In the early years of her nearly six-decade marriage, Dolly Parton noticed that her husband was spending a lot of time at the bank, where he had developed a crush on a teller. She told him to knock it off.
She later channeled her feelings into “Jolene,” a hit 1973 song. Her fans have been singing its haunting chorus ever since.
Jolene, Jolene, Jolene, Jolene
I’m begging of you please don’t take my man
Jolene, Jolene, Jolene, Jolene
Please don’t take him just because you can.
The song is one of several that Parton’s husband, Carl Dean, an asphalt paver who died on Monday at 82, inspired in the decades after they met outside a Nashville laundromat in 1964. It never reached No. 1 on Billboard’s main singles chart, but it topped the Billboard country chart, earned a Grammy nod and became the most-recorded song of any Parton has written.

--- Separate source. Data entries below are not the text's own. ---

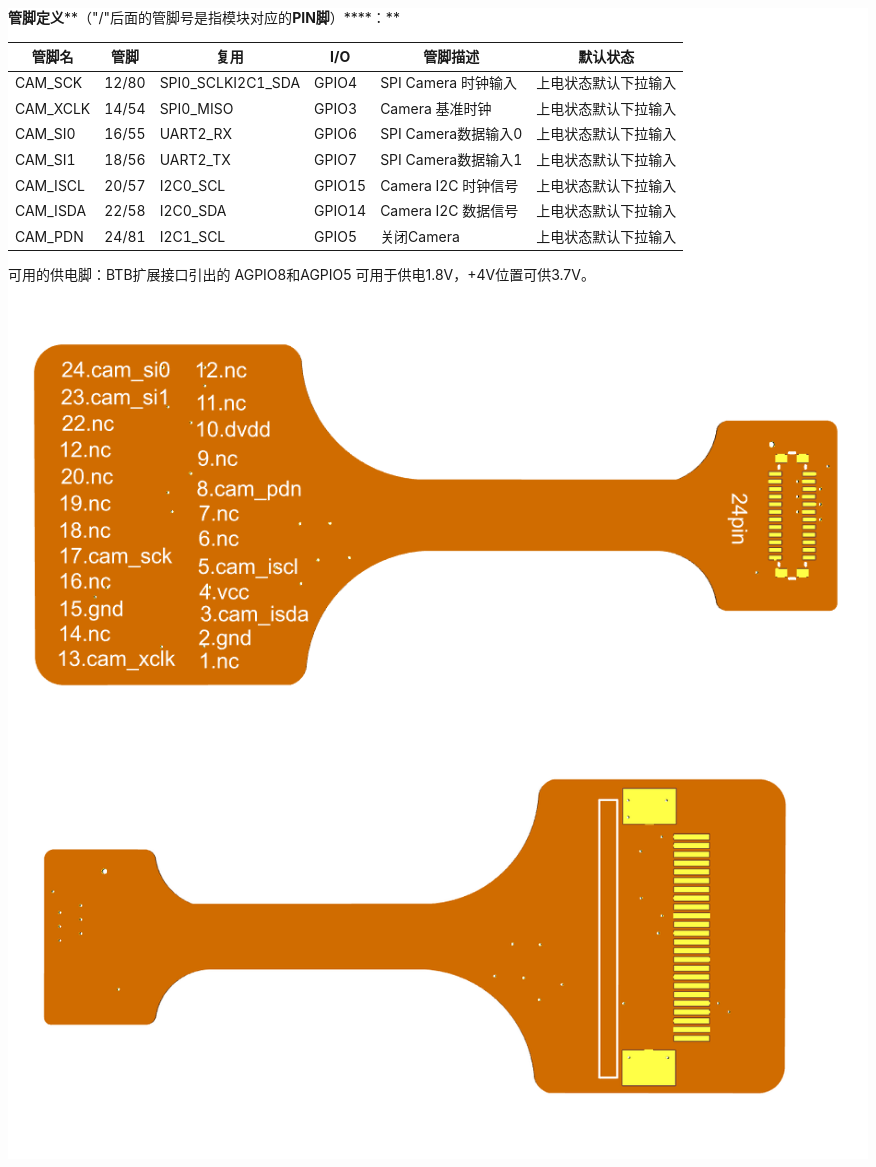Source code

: **管脚定义****（"/"后面的管脚号是指模块对应的****PIN脚****）****：**

| **管脚名** | **管脚** | **复用**          | **I/O** | **管脚描述**        | **默认状态**         |
| ---------- | -------- | ----------------- | ------- | ------------------- | -------------------- |
| CAM_SCK    | 12/80    | SPI0_SCLKI2C1_SDA | GPIO4   | SPI Camera 时钟输入 | 上电状态默认下拉输入 |
| CAM_XCLK   | 14/54    | SPI0_MISO         | GPIO3   | Camera 基准时钟     | 上电状态默认下拉输入 |
| CAM_SI0    | 16/55    | UART2_RX          | GPIO6   | SPI Camera数据输入0 | 上电状态默认下拉输入 |
| CAM_SI1    | 18/56    | UART2_TX          | GPIO7   | SPI Camera数据输入1 | 上电状态默认下拉输入 |
| CAM_ISCL   | 20/57    | I2C0_SCL          | GPIO15  | Camera I2C 时钟信号 | 上电状态默认下拉输入 |
| CAM_ISDA   | 22/58    | I2C0_SDA          | GPIO14  | Camera I2C 数据信号 | 上电状态默认下拉输入 |
| CAM_PDN    | 24/81    | I2C1_SCL          | GPIO5   | 关闭Camera          | 上电状态默认下拉输入 |

可用的供电脚：BTB扩展接口引出的 AGPIO8和AGPIO5 可用于供电1.8V，+4V位置可供3.7V。

![img](image/btb_camera_1.png)

![img](image/btb_camera_2.png)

The album cover for “Jolene” by Dolly Parton.Credit…Donaldson Collection/Getty Images
In interviews over the years, Parton attributed the song’s staying power to a variety of factors, including the simplicity of its chorus and its “kind of mysterious” minor key.
She said many women had told her that they found its story — a woman acknowledging Jolene’s beauty while pleading with her to not steal her husband “just because you can” — relatable.
When the song appeared, “Nobody had been writing about affairs from that side of it — to go to the person who was trying to steal your man,” she told the entertainment news site Vulture in 2023.